I switched my major from the microbiology to mathematics on the last semester through my ongoing research in the theoretical computer science. Since then, I have been sharpening my proof skill. Unfortunately, Putnam Competition will be my first experience with the contest mathematics, and that means I do not have any experience with it.

I am currently self-studying Rudin-PMA, Apostol-Mathematical Analysis, Artin-Algebra (little bits per day), and Hoffman/Kunze-Linear Algebra. I will be taking the Analysis I (Rudin) and Linear Algebra with Introduction to Proofs (Friedberg) on the upcoming Fall. Since I also have to dedicate myself to the classes and undergraduate researches, I do not have enough time to read textbooks on other major topics of Putnam: number theory, combinatorics, probability theory, and mathematical statistics.

My preparation plan is to read and study the proof techniques and materials covering those topics (number theory, combinatorics, etc.) in the problem-solving books like Larson, Engel, and Andreescu (Putnam and Beyond). Then, I am going to jump directly to the past Putnam problems and pick up the additional materials on mathematical branches (such as combinatorics and number theory) embedded on Putnam problems.

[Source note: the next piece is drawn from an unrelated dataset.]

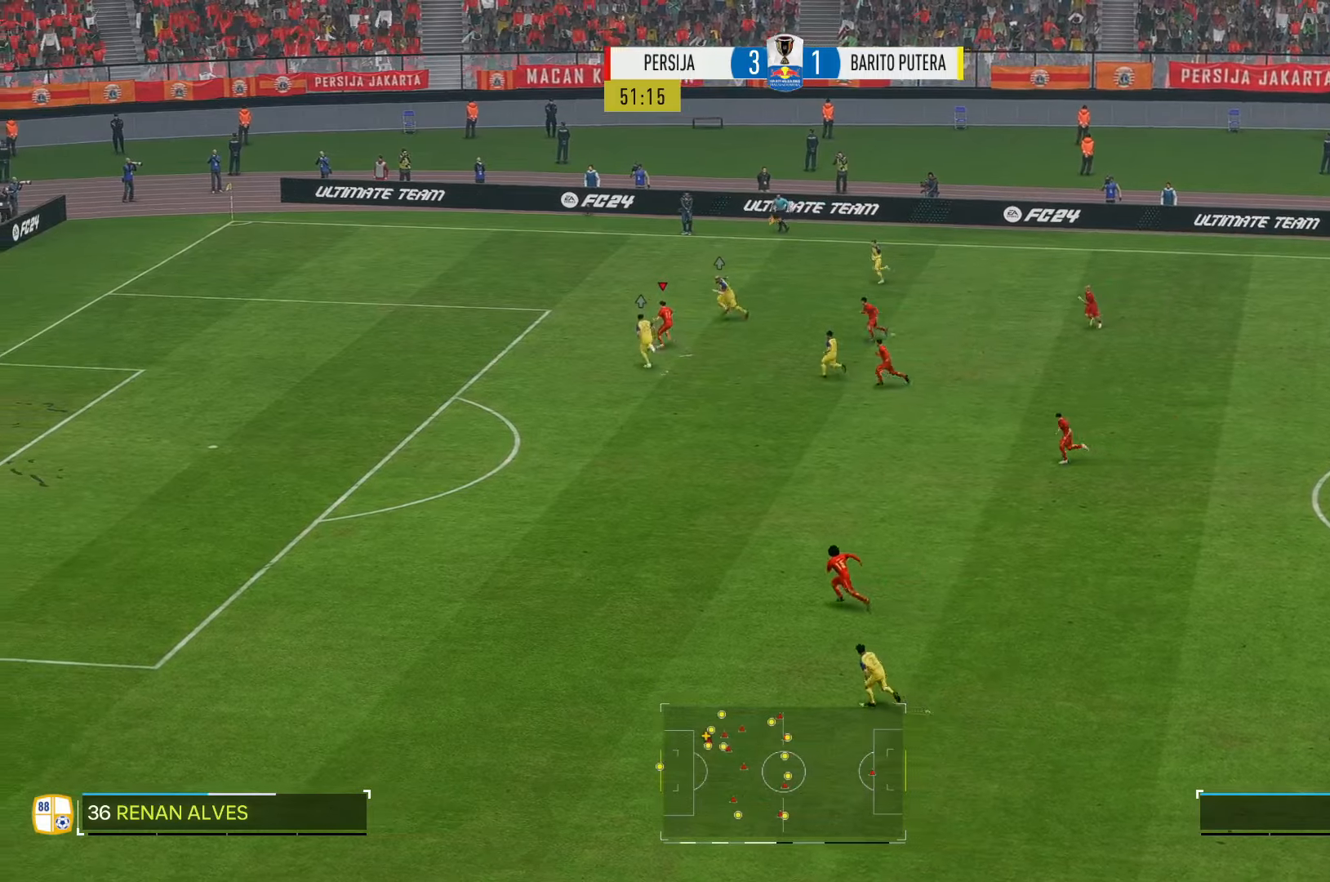
{"buttons": ["R2"], "left_stick": "down-left", "right_stick": "center", "events": []}
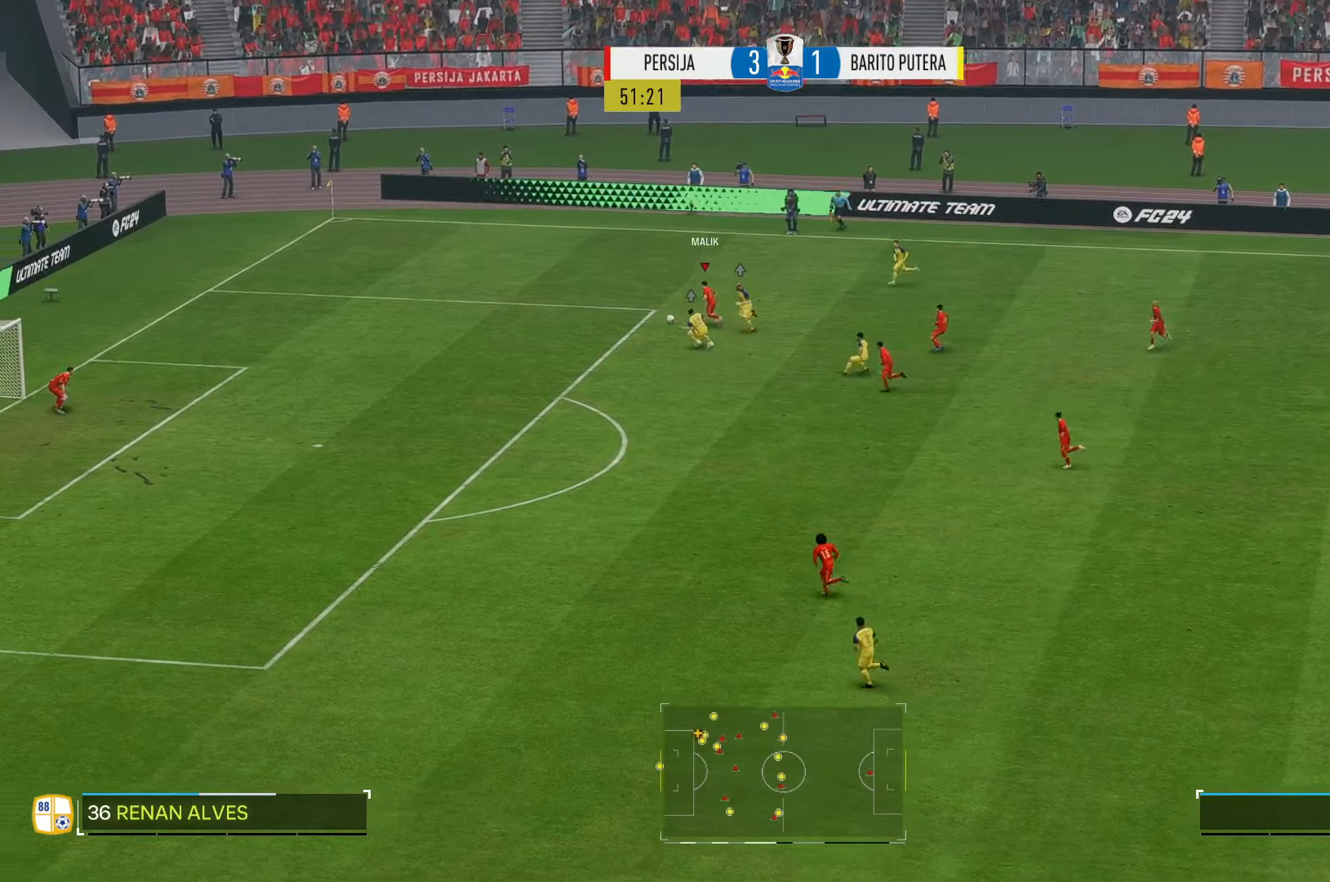
{"buttons": ["R2"], "left_stick": "down-left", "right_stick": "center", "events": []}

That way, I can sharpen my problem-solving tricks necessary for the Putnam Competition and acquire interesting knowledge in the mathematical branches like number theory in a discrete way of learning (by attempting the problems and learn the necessary concepts).

However, I am a rookie in the contest mathematics and my preparation plan for Putnam might be inefficient. I would like to take this chance to seek your advice and knowledge in the Putnam Competition, and to seek your comments in my preparation plan. Also I heard that Putnam problems generally do not require advanced mathematical branches like functional analysis and partial differential equations, and they instead require the deep understanding of basic mathematical concepts (such as limits, continuity, groups, etc.) and clever tricks. If my guess is correct, could you give me the advice what kind of mathematical branches and clever tricks I need to study and acquire, and elaborate more on them?

Thank you very much for your time, and I look forward to hear back from you!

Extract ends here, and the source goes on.